About this exercise:
Since only part of the material below is wanted, output exactly the lines from the one with "CivitaFestival Summer 2026: il programma" up to and including the one with "извлечения шпунта...".
┏━━
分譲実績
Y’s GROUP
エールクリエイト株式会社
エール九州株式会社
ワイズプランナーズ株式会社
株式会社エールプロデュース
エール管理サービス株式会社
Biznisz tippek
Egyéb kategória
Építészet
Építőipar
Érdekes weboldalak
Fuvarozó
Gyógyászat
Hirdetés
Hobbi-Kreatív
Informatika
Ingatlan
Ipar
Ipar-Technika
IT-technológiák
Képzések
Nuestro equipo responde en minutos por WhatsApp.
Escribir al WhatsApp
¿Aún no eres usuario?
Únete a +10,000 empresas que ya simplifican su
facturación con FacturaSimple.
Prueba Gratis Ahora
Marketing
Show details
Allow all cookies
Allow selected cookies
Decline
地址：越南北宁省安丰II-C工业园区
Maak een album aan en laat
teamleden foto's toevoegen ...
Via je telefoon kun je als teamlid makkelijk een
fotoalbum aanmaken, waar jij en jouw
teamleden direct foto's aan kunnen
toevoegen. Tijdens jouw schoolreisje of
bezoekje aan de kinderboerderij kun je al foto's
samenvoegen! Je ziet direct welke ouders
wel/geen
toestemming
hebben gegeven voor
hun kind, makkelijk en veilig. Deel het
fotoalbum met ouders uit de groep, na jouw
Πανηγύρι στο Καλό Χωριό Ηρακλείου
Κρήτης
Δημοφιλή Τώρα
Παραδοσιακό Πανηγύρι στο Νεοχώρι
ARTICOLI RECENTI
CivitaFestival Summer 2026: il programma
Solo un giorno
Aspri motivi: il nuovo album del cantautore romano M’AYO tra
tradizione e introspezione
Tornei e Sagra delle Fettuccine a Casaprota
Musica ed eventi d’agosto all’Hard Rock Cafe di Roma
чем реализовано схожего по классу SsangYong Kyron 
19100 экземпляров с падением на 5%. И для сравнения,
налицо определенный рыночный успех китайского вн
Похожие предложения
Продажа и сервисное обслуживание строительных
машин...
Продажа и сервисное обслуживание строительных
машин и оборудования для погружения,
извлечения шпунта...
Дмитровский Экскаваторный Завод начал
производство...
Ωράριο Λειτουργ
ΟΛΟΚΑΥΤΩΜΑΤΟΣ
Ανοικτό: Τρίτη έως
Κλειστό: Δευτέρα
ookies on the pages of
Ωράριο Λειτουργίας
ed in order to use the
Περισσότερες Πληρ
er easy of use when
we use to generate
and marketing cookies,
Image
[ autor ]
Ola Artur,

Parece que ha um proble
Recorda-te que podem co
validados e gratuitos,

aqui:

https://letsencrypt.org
┗━━
Response to this exercise:
CivitaFestival Summer 2026: il programma
Solo un giorno
Aspri motivi: il nuovo album del cantautore romano M’AYO tra
tradizione e introspezione
Tornei e Sagra delle Fettuccine a Casaprota
Musica ed eventi d’agosto all’Hard Rock Cafe di Roma
чем реализовано схожего по классу SsangYong Kyron 
19100 экземпляров с падением на 5%. И для сравнения,
налицо определенный рыночный успех китайского вн
Похожие предложения
Продажа и сервисное обслуживание строительных
машин...
Продажа и сервисное обслуживание строительных
машин и оборудования для погружения,
извлечения шпунта...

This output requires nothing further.